Je ne le pense pas : primo les Tlemcéniens de souche, les jeunes des grandes familles, lorsqu’ils étaient arrêtés étaient plus ou moins ménagés lors des premières années de la révolution, et encore moins quand il s’agissait d’un cadre ; secundo si le Docteur a été martyrisé, il ne lui aurait jamais été permis de rejoindre son cabinet dans un état où il serait défiguré !

La Nation Arabe : quelle est , selon vous, la preuve ?

Dr Abdelouahab Baghli :  pour preuve, le lundi 16 janvier, début de semaine, il demanda à la police de lui permettre de se rendre à son cabinet médical afin de soigner des malades urgents avec lesquels il avait rendez-vous. Il savait qu’il pouvait y rencontrer des moudjahidines qui venaient souvent et régulièrement le voir pour prendre des consignes.

C’est sous le motif de la consultation, qu’ils se présentaient habituellement bandés de faux pansements à la main. Accompagné de deux agents de la sureté, il est emmené à son bureau médical, les agents eux sont restés dans la salle d’attente.

Il consulte quelques malades parmi lesquels un « moutassil » DALI YOUCEF Kouider (fonctionnaire de la mairie, employé comme chef du parc communal situé près de la gare), le bras bandé pour se faire passer pour un fracturé.

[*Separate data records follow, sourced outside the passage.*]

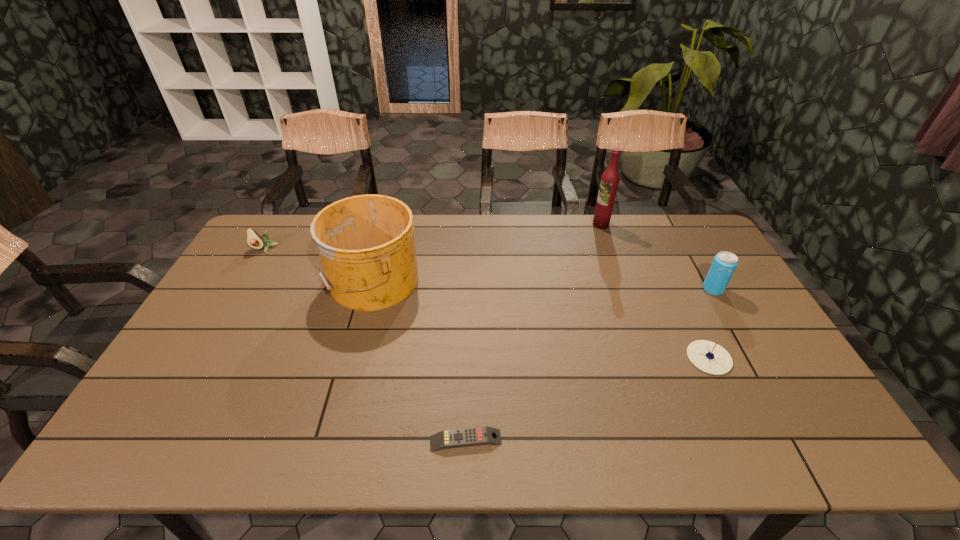
The width and height of the screenshot is (960, 540). In order to click on liquor in this screenshot , I will do `click(609, 183)`.

The width and height of the screenshot is (960, 540). In order to click on the farthest object in this screenshot , I will do `click(609, 183)`.

What are the coordinates of `the second tallest object` in the screenshot? It's located at (366, 245).

This screenshot has width=960, height=540. I want to click on the fifth object from right to left, so click(x=366, y=245).

Find the location of a particular element. The height and width of the screenshot is (540, 960). the rightmost object is located at coordinates (724, 264).

You are a GUI agent. You are given a task and a screenshot of the screen. Output one action in this format:
    pyautogui.click(x=<x>, y=<y>)
    Task: Click on the fourth shortest object
    This screenshot has width=960, height=540.
    Given the screenshot: What is the action you would take?
    pyautogui.click(x=724, y=264)

At what (x,y) coordinates should I click in order to perform the action: click on avocado. Please return your answer as a coordinate pair (x, y). The width and height of the screenshot is (960, 540). Looking at the image, I should click on (254, 240).

Find the location of a particular element. This screenshot has height=540, width=960. the leftmost object is located at coordinates (254, 240).

This screenshot has height=540, width=960. Identify the location of the fifth tallest object. (710, 357).

Image resolution: width=960 pixels, height=540 pixels. Find the location of `the second object from right to left`. the second object from right to left is located at coordinates (710, 357).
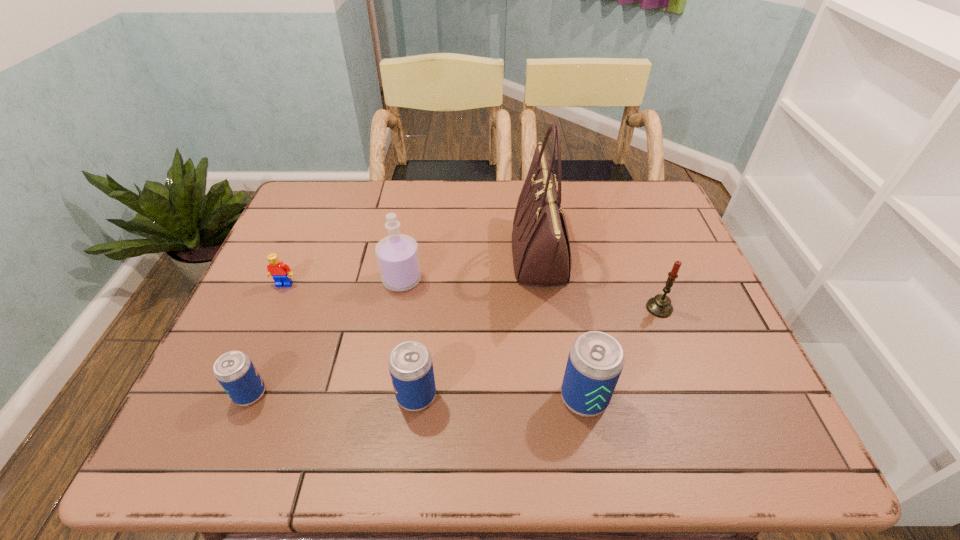
Locate an element on the screen. This screenshot has height=540, width=960. free spot between the sixth shortest object and the rightmost beer can is located at coordinates (493, 339).

Where is `free spot between the second beer can from left to right and the candle`? The width and height of the screenshot is (960, 540). free spot between the second beer can from left to right and the candle is located at coordinates (538, 352).

Identify the location of blank region between the tallest beer can and the second tallest beer can. This screenshot has width=960, height=540. (500, 397).

Find the location of a particular element. unoccupied area between the Lego and the leftmost beer can is located at coordinates (268, 339).

At what (x,y) coordinates should I click in order to perform the action: click on vacant space in between the candle and the tallest object. Please return your answer as a coordinate pair (x, y). This screenshot has height=540, width=960. Looking at the image, I should click on (600, 282).

You are a GUI agent. You are given a task and a screenshot of the screen. Output one action in this format:
    pyautogui.click(x=<x>, y=<y>)
    Task: Click on the object that is the fifth closest to the second tallest beer can
    This screenshot has height=540, width=960.
    Given the screenshot: What is the action you would take?
    [281, 273]

Find the location of a particular element. The height and width of the screenshot is (540, 960). object that can be found as the fourth closest to the second beer can from left to right is located at coordinates (234, 370).

The image size is (960, 540). In order to click on beer can that is the second closest to the leftmost beer can in this screenshot , I will do `click(595, 362)`.

Identify the location of beer can that is the second closest one to the second tallest beer can. (234, 370).

Where is `vacant space that satisfies the following two spatial constraints: 1. on the front side of the rightmost object; 2. on the left side of the perfume`? The width and height of the screenshot is (960, 540). vacant space that satisfies the following two spatial constraints: 1. on the front side of the rightmost object; 2. on the left side of the perfume is located at coordinates (396, 308).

Ce dernier lui propose de sortir par la cuisine (sortie à part) sans être vu, une voiture était là, il lui était facile d’échapper à la surveillance des inspecteurs. Le Docteur refuse et lui remet par contre une lettre destinée aux moudjahidines d’Ouled H’lima.

En effet, en prenant connaissance à postériori, des évènements qui se sont succédés,

J’imagine que le Docteur voulait tendre une embuscade aux services de sécurité qui devaient l’accompagner au P.C d’Ouled H’lima. Cette manœuvre, si elle avait réussi, aurait été inscrite en lettre d’or dans les annales de la guérilla algérienne. Le docteur voulait probablement rejoindre le maquis non sans avoir fait un pied de nez aux soldats en emportant armes et bagages dont avaient besoin les djounouds ?

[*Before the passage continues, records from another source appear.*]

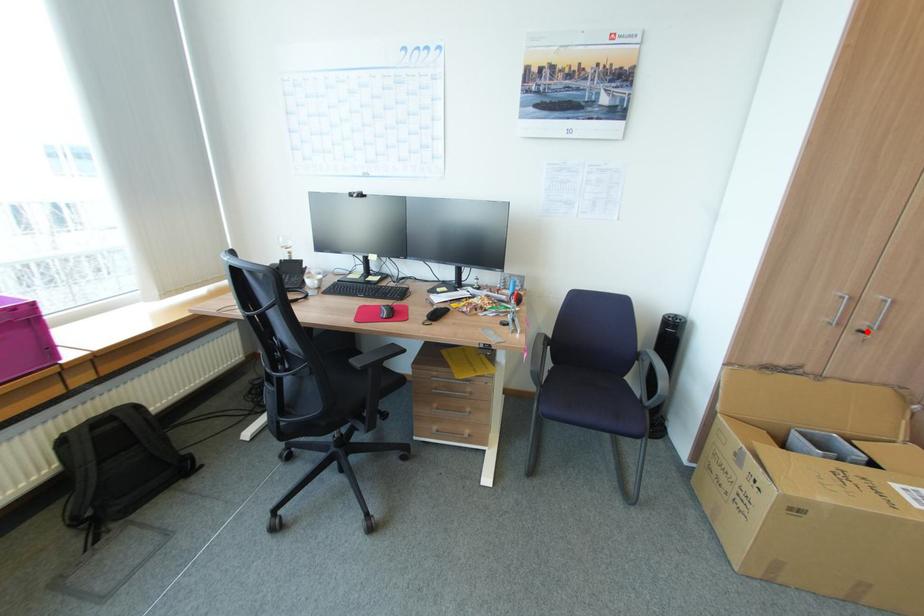
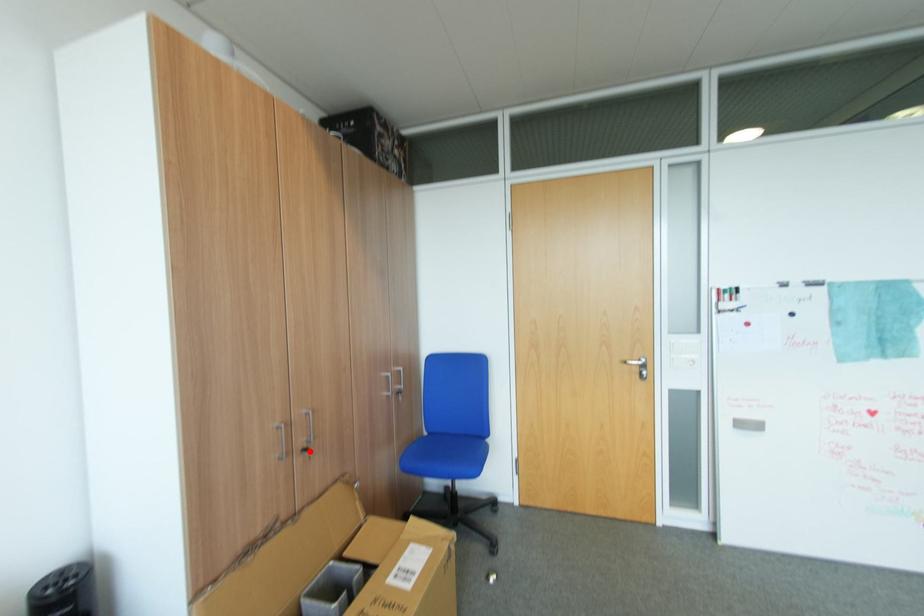
I am providing you with two images of the same scene from different viewpoints. A red point is marked on the first image and another point is marked on the second image. Is the marked point in image1 the same physical position as the marked point in image2?

Yes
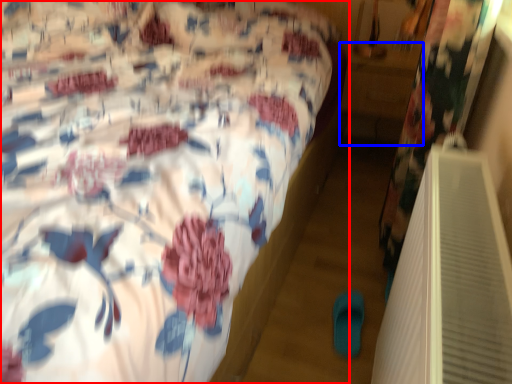
Question: Among these objects, which one is farthest to the camera, bed (highlighted by a red box) or table (highlighted by a blue box)?

Choices:
 (A) bed
 (B) table

Answer: (B)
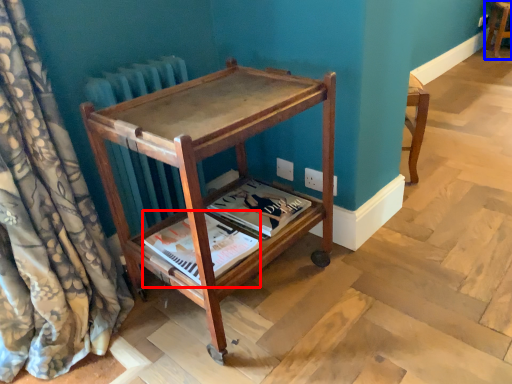
Question: Among these objects, which one is farthest to the camera, magazine (highlighted by a red box) or furniture (highlighted by a blue box)?

Choices:
 (A) magazine
 (B) furniture

Answer: (B)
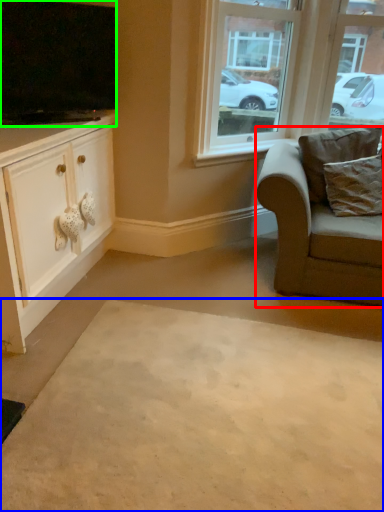
Question: Which is nearer to the chair (highlighted by a red box)? plain (highlighted by a blue box) or television (highlighted by a green box).

Choices:
 (A) plain
 (B) television

Answer: (A)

La Nation Arabe :   et , puis, encore ?

Dr Abdelouahab Baghli :  le mardi 17 janvier 1956, l’inspecteur de police judiciaire BENAHMED Yahia voit , à huit heures du matin, le Docteur sortir du commissariat de police accompagné du commissaire VALENTINI, des inspecteurs de police SCOTT et LASCAR, du brigadier de police judiciaire Allal EL HADDAD et de MARIN (le chauffeur). Ils se sont embarqués dans une Citroën, je me suis dit : « ça sent mauvais, pourvu qu’ils ne tombent pas dans une embuscade ! ».

Le lendemain, dans l’après-midi du mardi 17 janvier, un policier se présente au domicile du Docteur. Il demande à voir la mère de Benaouda, dès que celle-ci se présente, il lui annonce que son fils a tenté de fuir et qu’il a été abattu par un gendarme au douar « Ouled Halima », près de Sebdou.

La Nation Arabe : comment le Docteur Benaouda Benzerdjeb est –il enterré ?

Dr Abdelouahab Baghli :  le Docteur a été enterré à 4 H du matin par l’armée.

La Nation Arabe : à  la suite de cet assassinat odieux et en cachette policière, que c’est – il passé à Tlemcen, la ville natale du docteur Benaouda  Benzerdjeb ?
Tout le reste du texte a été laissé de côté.